« L’incertitude », maître-mot des marchés agricoles
AFP le 12/03/2025 à 19:45
« C'est le brouillard », « la purée de pois » : les cours du blé, maïs ou soja oscillaient mercredi dans un marché agricole mondial incertain, bousculé depuis un mois par les annonces de mesures douanières et revirements américains.
Après des séances en dents de scie, les cours des céréales et du soja américains sont pratiquement stables sur une semaine. A la Bourse de Chicago, maïs et blé ont timidement progressé tandis que le prix du soja refluait légèrement.
Les dernières semaines ont été marquées par une série d’annonces sur des relèvements des droits de douanes américains pour les produits venant de Chine – qui a répondu par des contre-mesures -, du Mexique et du Canada – finalement suspendus jusqu’au 2 avril.
« Ce climat permanent de guerre commerciale inquiète les marchés. A peine une trêve d’un mois est-elle envisagée avec le Canada que Donald Trump dégaine des taxes supplémentaires sur l’aluminium contre son voisin. On est dans un climat incertain où tout peut arriver », souligne Sébastien Poncelet, analyste chez Argus Media France.
« Incertitude » est aussi le mot choisi par Dewey Strickler, d’Ag Watch Market Advisors, pour définir l’état des marchés agricoles, qui ont trouvé mardi de « soulagement » dans le dernier rapport du ministère américain de l’Agriculture (USDA) sur les productions, exportations et stocks mondiaux.
Ce rapport, dit Wasde, a notamment abaissé les estimations de stocks mondiaux de maïs de fin de campagne, principalement du fait d’un recul des importations et des réserves chinoises de grain jaune.
En dépit des très belles performances à l’export du grain américain ces dernières semaines, le rapport n’a en revanche pas modifié à la hausse les prévisions d’exportation de maïs des Etats-Unis.
Pour Dewey Strickler, c’est parce que l’USDA ne s’est appuyé que sur les politiques commerciales réellement appliquées à ce jour, attendant de voir l’impact de leur entrée en vigueur.
« Jusqu’à présent, les droits de douane n’ont pas beaucoup affecté les exportations américaines de produits de base en vrac », a renchéri Michael Zuzolo, analyste chez Global Commodity Analytics and Consulting. Mais il estime que cela est également dû « au fait que le dollar a atteint son niveau le plus bas en cinq mois », ce qui permet aux produits américains de rester très compétitifs.

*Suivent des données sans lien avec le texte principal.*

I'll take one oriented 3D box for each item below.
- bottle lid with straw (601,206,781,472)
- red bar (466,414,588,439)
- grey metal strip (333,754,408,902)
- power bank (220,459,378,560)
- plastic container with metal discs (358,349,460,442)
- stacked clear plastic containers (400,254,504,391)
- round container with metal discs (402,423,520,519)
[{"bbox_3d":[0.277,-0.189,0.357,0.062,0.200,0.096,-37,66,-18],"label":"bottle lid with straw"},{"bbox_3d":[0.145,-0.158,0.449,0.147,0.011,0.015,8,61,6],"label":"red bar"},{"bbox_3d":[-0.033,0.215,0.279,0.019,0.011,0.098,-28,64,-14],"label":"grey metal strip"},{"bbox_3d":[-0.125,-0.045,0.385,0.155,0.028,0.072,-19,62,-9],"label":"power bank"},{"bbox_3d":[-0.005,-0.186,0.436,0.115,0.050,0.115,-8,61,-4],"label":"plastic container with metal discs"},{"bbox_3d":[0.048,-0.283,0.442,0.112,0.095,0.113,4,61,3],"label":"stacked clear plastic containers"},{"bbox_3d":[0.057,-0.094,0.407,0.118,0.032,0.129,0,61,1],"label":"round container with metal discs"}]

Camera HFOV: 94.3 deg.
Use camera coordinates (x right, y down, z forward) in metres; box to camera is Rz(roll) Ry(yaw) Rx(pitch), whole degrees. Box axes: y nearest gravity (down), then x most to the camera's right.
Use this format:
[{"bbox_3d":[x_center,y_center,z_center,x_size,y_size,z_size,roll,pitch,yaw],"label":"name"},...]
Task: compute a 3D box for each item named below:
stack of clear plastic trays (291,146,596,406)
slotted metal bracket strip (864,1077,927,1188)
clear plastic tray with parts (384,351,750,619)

La guerre contre le canola fait des ravages
Les analystes soulignent que le conflit commercial de Washington avec Pékin a jusqu’à présent peu de conséquences, la Chine n’ayant pas acheté de maïs américain depuis 18 mois, ni de blé depuis des mois. Et la fenêtre d’export du soja américain vers la Chine, habituellement en automne, s’est déjà refermée, Pékin se tournant vers la toute fraîche récolte brésilienne.
Le Mexique, quant à lui, continue à acheter du maïs américain – quelque 200 000 tonnes sur les 900 000 vendues la semaine dernière, selon l’USDA.

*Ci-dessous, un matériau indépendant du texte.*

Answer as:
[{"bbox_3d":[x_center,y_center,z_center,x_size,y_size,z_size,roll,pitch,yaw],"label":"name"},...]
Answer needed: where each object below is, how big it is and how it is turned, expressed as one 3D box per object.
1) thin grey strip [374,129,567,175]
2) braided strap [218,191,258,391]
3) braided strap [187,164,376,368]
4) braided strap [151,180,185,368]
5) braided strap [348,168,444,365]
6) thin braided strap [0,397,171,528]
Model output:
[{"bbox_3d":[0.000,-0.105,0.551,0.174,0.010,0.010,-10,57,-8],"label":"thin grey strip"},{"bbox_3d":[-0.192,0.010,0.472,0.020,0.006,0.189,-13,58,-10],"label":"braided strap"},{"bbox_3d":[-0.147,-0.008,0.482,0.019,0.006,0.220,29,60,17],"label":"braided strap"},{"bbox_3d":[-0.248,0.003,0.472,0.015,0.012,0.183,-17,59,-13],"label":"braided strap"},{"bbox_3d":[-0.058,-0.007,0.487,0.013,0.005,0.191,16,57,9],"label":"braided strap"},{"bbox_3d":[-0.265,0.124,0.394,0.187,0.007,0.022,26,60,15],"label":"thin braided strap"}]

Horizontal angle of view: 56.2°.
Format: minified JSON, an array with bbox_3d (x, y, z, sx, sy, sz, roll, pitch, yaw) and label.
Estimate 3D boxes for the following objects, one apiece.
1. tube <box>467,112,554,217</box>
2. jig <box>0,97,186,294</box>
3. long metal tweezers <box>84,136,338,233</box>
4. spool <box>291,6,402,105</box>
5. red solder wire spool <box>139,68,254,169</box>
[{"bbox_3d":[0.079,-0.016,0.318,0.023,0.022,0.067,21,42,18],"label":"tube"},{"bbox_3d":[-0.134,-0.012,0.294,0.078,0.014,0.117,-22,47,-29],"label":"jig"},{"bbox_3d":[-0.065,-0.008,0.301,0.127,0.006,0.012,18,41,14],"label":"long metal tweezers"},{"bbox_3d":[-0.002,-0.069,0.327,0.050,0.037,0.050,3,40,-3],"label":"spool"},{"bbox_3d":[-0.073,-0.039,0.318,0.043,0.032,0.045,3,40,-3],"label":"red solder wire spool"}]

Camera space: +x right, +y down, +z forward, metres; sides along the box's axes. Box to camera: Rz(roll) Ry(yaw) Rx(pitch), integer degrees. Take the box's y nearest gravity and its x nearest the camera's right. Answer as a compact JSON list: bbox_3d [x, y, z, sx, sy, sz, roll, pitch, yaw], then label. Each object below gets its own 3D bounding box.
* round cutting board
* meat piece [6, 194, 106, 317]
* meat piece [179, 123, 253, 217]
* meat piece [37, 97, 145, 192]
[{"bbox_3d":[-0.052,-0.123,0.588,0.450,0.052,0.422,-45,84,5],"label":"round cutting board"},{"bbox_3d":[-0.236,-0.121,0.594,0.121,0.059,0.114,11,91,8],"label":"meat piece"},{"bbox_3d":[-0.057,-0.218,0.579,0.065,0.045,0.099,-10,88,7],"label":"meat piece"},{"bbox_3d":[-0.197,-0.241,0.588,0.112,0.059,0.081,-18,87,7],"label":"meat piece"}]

En revanche, une « autre guerre » fait des ravages, celle qui vise le canola (colza OGM) canadien, dont la moitié de la production est transformée en huile (et en tourteau).
« 96% de l’huile produite et deux tiers des tourteaux sont exportés vers les Etats-Unis – et donc risquent d’être taxés. Le tiers de tourteaux restant (environ 2 millions de tonnes) est exporté vers la Chine, qui vient d’imposer sur ces produits canadiens des droits de douane de 100 % – en représailles des taxes sur les véhicules électriques chinois », explique Sébastien Poncelet.
Cette double offensive a conduit à un effondrement des cours du canola à la Bourse de Winnipeg et entraîné dans sa déroute le colza européen, qui continuait de chuter mercredi, à environ 475 euros la tonne, perdant 12 % en moins de 15 jours.
La Chine n’a toutefois pas taxé les importations des graines de canola, relève Edward de Saint-Denis, de la maison de courtage Plantureux & Associés, qui y voit « plutôt le signe d’un appel à la négociation qu’une vraie fâcherie » de Pékin avec le Canada.
Quant aux prix du blé, ils trouvaient un peu de soutien dans la légère dégradation des conditions de culture aux Etats-Unis.
Sur le marché européen, les céréales restaient pénalisées par la force de l’euro par rapport au dollar. En dépit de cela, le prix de la céréale du pain progressait légèrement mercredi, quelques heures après une frappe russe dans le port ukrainien d’Odessa ayant fait quatre morts et endommagé un cargo qui chargeait du blé à destination de l’Algérie.